TASK TO COMPLETE: Render the lines below as a Markdown table with two columns, Row and Line, numbering each row. Skip blank lines and leave the pictures out.

#### DATA EXTRACTS

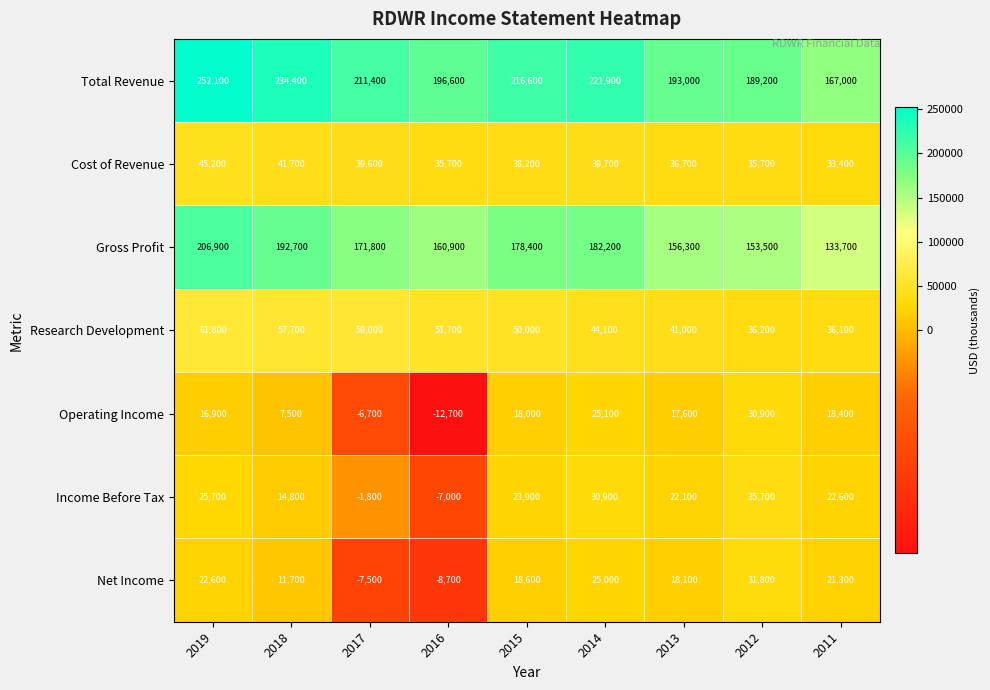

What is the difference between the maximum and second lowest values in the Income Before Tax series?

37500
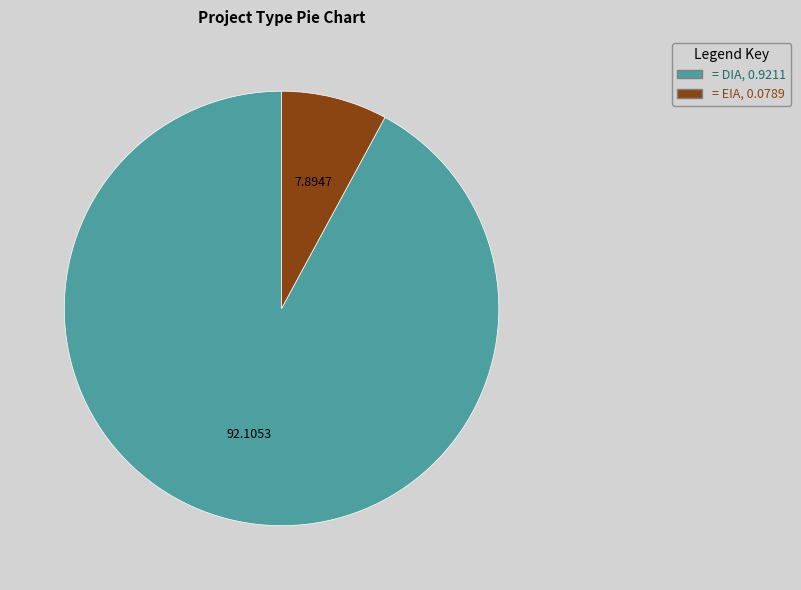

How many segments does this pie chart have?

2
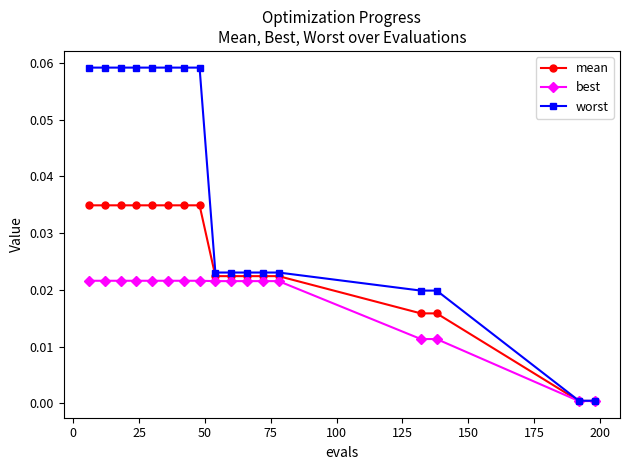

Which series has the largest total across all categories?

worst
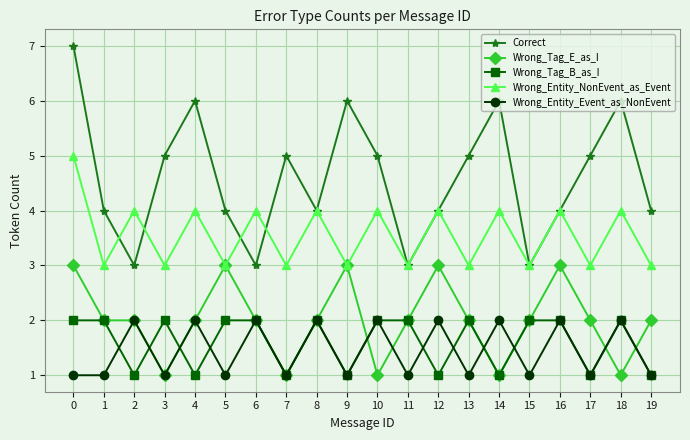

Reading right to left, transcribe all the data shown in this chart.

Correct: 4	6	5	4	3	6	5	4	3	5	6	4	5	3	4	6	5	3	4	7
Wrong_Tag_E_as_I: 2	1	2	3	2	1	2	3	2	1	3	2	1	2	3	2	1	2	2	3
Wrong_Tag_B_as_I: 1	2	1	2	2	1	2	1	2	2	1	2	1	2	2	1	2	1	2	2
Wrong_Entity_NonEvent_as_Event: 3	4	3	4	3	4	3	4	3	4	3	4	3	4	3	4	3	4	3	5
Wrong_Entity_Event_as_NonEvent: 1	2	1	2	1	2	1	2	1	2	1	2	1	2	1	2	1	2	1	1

########

RESULT OF THE TASK:
| Row | Line |
|---|---|
| 1 | What is the difference between the maximum and second lowest values in the Income Before Tax series? |
| 2 | 37500 |
| 3 | How many segments does this pie chart have? |
| 4 | 2 |
| 5 | Which series has the largest total across all categories? |
| 6 | worst |
| 7 | Reading right to left, transcribe all the data shown in this chart. |
| 8 | Correct: 4	6	5	4	3	6	5	4	3	5	6	4	5	3	4	6	5	3	4	7 |
| 9 | Wrong_Tag_E_as_I: 2	1	2	3	2	1	2	3	2	1	3	2	1	2	3	2	1	2	2	3 |
| 10 | Wrong_Tag_B_as_I: 1	2	1	2	2	1	2	1	2	2	1	2	1	2	2	1	2	1	2	2 |
| 11 | Wrong_Entity_NonEvent_as_Event: 3	4	3	4	3	4	3	4	3	4	3	4	3	4	3	4	3	4	3	5 |
| 12 | Wrong_Entity_Event_as_NonEvent: 1	2	1	2	1	2	1	2	1	2	1	2	1	2	1	2	1	2	1	1 |